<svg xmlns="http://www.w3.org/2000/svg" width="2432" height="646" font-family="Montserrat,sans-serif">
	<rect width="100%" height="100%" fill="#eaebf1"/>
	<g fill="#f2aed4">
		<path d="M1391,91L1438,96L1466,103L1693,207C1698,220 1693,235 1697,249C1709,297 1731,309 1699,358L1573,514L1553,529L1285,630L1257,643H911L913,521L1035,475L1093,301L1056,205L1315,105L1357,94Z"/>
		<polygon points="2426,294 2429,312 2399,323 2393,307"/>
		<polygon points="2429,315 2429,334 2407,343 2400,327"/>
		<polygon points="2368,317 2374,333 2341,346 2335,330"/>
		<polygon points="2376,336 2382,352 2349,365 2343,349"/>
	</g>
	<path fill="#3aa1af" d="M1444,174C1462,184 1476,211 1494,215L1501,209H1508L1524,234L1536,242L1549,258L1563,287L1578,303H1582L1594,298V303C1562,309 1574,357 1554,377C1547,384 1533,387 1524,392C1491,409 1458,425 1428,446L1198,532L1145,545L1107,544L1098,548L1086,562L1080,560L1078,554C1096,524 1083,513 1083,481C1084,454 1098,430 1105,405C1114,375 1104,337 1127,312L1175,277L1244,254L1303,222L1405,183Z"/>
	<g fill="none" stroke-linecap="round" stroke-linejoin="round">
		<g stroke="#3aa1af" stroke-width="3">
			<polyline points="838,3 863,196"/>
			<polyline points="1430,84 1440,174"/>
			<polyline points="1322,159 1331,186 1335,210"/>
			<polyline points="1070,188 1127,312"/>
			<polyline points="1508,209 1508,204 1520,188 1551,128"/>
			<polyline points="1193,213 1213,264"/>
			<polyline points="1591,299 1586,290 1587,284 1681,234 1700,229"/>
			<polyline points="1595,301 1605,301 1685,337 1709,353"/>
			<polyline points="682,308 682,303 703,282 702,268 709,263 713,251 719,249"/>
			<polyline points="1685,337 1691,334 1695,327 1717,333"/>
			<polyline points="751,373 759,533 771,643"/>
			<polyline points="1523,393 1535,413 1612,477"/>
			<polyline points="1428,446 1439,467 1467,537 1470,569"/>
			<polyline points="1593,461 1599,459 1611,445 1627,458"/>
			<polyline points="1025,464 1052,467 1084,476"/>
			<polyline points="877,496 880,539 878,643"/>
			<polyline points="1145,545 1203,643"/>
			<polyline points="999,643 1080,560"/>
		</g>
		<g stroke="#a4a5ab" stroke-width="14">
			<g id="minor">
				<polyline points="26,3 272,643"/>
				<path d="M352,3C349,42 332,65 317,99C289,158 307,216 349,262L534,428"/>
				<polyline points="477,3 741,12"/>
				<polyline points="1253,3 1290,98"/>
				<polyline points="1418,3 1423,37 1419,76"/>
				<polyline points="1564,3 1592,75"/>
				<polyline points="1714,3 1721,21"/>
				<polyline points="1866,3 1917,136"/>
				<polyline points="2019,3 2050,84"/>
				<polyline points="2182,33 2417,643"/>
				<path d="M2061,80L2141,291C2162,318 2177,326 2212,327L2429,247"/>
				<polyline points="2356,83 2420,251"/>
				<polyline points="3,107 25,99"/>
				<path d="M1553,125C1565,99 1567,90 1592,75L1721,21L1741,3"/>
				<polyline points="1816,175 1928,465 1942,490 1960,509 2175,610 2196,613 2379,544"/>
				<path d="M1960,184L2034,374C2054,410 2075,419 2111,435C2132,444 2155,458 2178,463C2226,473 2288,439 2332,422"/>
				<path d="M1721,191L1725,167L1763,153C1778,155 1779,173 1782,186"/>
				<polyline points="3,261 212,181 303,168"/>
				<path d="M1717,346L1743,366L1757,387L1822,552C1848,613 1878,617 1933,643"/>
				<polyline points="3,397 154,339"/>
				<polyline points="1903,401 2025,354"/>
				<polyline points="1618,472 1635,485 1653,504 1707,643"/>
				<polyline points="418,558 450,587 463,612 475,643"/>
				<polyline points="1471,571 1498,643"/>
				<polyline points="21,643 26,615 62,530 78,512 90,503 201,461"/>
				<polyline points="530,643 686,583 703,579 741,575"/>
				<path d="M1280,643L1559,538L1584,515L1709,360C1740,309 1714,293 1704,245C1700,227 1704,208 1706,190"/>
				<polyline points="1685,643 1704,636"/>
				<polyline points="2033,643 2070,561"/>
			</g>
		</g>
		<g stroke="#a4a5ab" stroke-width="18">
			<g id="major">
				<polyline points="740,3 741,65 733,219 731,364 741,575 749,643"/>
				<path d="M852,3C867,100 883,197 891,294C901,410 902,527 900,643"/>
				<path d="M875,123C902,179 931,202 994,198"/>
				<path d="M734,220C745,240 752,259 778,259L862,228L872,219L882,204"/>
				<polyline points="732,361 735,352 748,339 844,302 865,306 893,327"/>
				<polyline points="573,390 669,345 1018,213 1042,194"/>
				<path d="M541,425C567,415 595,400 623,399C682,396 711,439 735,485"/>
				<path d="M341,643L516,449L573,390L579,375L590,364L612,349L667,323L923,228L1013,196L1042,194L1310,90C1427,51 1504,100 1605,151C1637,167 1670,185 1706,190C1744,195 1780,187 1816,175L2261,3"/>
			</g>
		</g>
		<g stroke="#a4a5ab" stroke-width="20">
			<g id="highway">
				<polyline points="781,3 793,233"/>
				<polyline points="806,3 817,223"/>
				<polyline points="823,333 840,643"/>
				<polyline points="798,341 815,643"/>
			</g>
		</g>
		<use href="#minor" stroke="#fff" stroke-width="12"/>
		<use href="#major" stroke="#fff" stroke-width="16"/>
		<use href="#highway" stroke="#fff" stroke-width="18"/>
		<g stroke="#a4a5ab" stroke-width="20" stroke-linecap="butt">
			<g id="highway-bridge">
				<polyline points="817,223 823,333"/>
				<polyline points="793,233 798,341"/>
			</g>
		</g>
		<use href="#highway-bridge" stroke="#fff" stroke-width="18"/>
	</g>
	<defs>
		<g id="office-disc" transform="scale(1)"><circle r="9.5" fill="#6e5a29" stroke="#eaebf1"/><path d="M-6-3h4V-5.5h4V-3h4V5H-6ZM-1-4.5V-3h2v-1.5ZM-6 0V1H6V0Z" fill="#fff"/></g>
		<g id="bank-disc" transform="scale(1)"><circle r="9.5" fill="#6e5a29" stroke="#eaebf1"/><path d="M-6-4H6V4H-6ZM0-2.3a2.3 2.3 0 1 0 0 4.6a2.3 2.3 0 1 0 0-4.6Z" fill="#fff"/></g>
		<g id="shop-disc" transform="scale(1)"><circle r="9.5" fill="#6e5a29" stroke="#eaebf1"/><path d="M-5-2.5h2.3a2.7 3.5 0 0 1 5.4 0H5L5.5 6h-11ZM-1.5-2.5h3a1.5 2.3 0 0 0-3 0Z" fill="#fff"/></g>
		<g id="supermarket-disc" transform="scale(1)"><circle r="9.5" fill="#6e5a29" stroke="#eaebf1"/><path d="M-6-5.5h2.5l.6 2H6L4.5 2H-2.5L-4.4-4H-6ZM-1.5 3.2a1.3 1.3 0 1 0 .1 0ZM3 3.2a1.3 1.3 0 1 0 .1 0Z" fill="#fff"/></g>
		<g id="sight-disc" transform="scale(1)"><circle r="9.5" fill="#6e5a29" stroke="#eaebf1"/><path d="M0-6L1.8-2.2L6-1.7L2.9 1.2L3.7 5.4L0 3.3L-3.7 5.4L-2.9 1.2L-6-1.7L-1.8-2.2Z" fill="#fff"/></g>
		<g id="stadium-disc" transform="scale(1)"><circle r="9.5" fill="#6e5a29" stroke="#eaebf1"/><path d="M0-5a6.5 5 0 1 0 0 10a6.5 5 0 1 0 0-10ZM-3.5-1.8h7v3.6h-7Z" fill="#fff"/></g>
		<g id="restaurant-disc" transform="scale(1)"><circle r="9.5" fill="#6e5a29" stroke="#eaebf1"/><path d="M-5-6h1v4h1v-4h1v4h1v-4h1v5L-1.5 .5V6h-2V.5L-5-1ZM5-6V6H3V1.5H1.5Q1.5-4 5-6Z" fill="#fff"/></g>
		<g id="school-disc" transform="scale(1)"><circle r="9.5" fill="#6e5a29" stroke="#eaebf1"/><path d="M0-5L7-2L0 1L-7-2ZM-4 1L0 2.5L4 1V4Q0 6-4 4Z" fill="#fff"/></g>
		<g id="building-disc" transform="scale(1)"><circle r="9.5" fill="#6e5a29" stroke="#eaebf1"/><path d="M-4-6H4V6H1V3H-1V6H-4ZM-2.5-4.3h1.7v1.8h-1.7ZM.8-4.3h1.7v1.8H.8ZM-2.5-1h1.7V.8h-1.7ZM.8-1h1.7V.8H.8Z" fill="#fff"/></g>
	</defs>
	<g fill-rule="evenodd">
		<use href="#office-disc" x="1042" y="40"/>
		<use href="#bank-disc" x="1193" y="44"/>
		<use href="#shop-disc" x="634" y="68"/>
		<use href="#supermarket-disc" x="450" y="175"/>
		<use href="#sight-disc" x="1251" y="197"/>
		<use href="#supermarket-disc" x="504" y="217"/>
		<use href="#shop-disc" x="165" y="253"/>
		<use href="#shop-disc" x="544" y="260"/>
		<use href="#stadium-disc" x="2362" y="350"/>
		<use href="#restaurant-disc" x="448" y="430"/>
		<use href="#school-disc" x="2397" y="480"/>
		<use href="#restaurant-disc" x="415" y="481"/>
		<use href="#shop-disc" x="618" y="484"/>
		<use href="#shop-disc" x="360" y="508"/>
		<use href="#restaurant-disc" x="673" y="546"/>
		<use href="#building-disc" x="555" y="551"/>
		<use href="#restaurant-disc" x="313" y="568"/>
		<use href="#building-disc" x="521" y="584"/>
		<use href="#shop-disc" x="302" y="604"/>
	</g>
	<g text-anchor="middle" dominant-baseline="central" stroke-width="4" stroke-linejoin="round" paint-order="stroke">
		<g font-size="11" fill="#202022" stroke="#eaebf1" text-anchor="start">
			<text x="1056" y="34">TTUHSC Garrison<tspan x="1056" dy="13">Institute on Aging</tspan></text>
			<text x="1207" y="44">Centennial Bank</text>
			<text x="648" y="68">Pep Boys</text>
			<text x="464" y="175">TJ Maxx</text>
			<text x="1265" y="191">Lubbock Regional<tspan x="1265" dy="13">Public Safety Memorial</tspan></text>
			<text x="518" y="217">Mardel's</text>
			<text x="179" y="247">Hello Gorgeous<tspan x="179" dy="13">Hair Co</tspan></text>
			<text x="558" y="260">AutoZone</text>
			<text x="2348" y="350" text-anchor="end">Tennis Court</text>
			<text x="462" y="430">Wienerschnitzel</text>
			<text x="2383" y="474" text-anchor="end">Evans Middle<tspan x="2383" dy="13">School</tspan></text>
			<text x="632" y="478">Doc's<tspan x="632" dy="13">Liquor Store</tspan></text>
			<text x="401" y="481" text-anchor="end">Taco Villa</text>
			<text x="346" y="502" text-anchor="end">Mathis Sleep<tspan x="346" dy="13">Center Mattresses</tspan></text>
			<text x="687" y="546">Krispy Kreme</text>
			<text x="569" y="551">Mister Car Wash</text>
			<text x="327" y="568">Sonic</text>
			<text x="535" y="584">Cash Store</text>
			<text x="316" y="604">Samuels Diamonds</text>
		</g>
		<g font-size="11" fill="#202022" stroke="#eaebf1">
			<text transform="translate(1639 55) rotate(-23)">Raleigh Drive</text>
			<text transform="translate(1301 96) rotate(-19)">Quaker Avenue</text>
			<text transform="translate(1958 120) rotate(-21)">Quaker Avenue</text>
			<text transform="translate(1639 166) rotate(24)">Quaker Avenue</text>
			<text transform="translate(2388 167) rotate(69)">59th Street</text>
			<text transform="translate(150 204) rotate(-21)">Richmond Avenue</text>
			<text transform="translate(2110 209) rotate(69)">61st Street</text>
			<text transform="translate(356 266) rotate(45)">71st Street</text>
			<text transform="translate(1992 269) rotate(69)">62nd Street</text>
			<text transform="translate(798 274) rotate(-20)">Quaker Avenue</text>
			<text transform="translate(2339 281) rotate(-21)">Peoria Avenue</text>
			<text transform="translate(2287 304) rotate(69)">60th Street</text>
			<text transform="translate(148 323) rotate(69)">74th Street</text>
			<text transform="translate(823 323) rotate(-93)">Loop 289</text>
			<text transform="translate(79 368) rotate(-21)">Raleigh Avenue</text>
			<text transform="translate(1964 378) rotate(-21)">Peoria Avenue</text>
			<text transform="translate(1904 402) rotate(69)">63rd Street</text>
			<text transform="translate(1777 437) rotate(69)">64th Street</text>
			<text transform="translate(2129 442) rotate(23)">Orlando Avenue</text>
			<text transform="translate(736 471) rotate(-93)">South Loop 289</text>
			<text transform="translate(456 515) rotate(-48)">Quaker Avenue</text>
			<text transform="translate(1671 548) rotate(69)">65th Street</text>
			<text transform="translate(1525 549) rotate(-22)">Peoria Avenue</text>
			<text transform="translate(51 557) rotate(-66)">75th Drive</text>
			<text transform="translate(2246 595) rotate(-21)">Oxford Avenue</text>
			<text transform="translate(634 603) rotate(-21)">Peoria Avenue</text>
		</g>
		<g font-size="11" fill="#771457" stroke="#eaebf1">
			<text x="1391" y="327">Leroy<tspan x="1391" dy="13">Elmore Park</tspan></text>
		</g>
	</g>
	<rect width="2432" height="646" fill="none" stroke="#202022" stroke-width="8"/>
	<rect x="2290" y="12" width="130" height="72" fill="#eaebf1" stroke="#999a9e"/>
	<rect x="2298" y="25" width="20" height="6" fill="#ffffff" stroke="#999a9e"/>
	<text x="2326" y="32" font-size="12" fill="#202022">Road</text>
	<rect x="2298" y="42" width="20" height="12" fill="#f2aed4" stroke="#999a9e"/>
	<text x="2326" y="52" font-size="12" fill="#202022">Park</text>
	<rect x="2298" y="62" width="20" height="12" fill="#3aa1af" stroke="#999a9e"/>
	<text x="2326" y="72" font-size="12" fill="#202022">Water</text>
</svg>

———

> **WHAT THE EXERCISE ASKS**: Across the whole listing above, find every line with the string "linejoin" and copy it.

> **EXERCISE OUTPUT**:
	<g fill="none" stroke-linecap="round" stroke-linejoin="round">
	<g text-anchor="middle" dominant-baseline="central" stroke-width="4" stroke-linejoin="round" paint-order="stroke">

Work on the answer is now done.